Im Gedenken an Boris Romantschenko

Jeden Tag erreichen uns neue, furchtbare Nachrichten aus der Ukraine. Immer mehr Menschen fallen dem Angriffskrieg, den Russlands Präsident Putin befohlen und auch zu verantworten hat, zum Opfer.
 
Heute wurde mir mitgeteilt, dass am Freitag der Buchenwald-Überlebende und langjährige Vizepräsident des Internationalen Komitees Buchenwald-Dora, Boris Romantschenko, bei einem Raketenangriff in Charkiw, der auch seine Wohnung traf, gewaltsam ums Leben gekommen ist

Boris Romantschenko, Jahrgang 1926, wurde 1942 aus seiner ukrainischen Heimat von der deutschen Wehrmacht als Zwangsarbeiter nach Deutschland verschleppt. Er überlebte die unmenschlichen Arbeitsbedingungen beim Bau der V2 in Peenemünde sowie die KZs Bergen-Belsen, Mittelbau und Buchenwald. Erst im Jahr 1950 – nachdem er fünf Jahre für die Rote Armee in Deutschland Dienst tun musste – durfte er endlich in seine Heimat Ukraine zurückkehren und konnte sich dort ein neues Leben aufbauen. Noch im Jahr 2012 war er bei den Gedenkfeierlichkeiten auf dem Appellplatz der Gedenkstätte Buchenwald dabei und sprach in russischer Sprache den Schwur von Buchenwald.
 
Mir fällt es schwer, Worte dafür zu finden, wie fassungslos mich der Tod dieses KZ-Überlebenden macht. Die mörderische NS-Zeit hatte er überlebt, sein Leben dem Gedenken und dem Kampf für das „Nie wieder“ gewidmet, um nun in Putins völkerrechtswidrigem Terror- und Angriffskrieg den Tod zu finden.
 
Der Tod Boris Romantschenkos zeigt in aller Tragik die Sinnlosigkeit und Grausamkeit dieses Krieges. Wie er lebten und leben noch viele andere KZ- und Holocaustüberlebende in der Ukraine, die nun, im hohen Alter, abermals miterleben müssen, wie der Krieg zurückkehrt und alles zu zerstören droht, was sie sich mühsam nach dem Zweiten Weltkrieg aufgebaut hatten.

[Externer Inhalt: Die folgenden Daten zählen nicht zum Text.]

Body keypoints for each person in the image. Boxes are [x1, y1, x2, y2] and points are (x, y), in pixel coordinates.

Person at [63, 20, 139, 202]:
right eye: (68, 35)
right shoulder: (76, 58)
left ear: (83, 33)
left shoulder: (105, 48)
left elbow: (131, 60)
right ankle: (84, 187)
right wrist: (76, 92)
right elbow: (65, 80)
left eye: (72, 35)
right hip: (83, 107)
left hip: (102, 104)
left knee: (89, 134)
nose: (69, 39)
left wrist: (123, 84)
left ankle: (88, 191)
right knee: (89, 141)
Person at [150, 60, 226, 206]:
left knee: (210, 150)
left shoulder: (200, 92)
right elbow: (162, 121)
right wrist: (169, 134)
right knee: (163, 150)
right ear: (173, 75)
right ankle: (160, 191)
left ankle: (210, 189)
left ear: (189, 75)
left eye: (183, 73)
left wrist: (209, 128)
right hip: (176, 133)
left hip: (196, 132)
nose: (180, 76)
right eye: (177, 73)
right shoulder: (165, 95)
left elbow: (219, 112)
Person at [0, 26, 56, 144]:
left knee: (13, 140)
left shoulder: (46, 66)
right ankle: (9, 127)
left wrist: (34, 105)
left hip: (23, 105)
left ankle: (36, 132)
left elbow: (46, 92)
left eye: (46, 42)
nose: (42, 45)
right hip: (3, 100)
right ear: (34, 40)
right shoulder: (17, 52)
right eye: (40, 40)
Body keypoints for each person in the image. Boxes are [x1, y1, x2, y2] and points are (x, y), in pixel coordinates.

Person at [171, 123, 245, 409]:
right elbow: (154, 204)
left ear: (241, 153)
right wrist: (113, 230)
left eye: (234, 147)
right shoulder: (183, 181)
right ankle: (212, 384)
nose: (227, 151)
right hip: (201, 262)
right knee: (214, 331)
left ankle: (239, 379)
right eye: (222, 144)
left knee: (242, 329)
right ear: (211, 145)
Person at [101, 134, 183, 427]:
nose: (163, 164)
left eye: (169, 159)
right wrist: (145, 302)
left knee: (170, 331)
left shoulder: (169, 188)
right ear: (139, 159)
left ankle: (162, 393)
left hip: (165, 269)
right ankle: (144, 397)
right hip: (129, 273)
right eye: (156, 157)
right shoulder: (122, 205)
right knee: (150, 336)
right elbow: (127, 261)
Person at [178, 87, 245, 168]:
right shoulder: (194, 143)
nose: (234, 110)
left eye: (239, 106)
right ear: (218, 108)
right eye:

Die Lehren unserer Geschichte, aber auch das Andenken an Boris Romantschenko verpflichten uns, weiter alles in unserer Kraft Stehende zu tun, um diesen Krieg endlich zu beenden.
 
Der Schwur von Buchenwald war immer eines der Leitmotive des Lebens von Boris Romantschenko:
 
„Der Aufbau einer neuen Welt des Friedens und der Freiheit ist unser Ideal!“
 
Es ist an uns zu beweisen, dass wir ihn und die anderen Überlebenden verstanden haben.
 
Ich schicke eine stille Umarmung an seine Lieben und verneige mich vor einem großen Mann.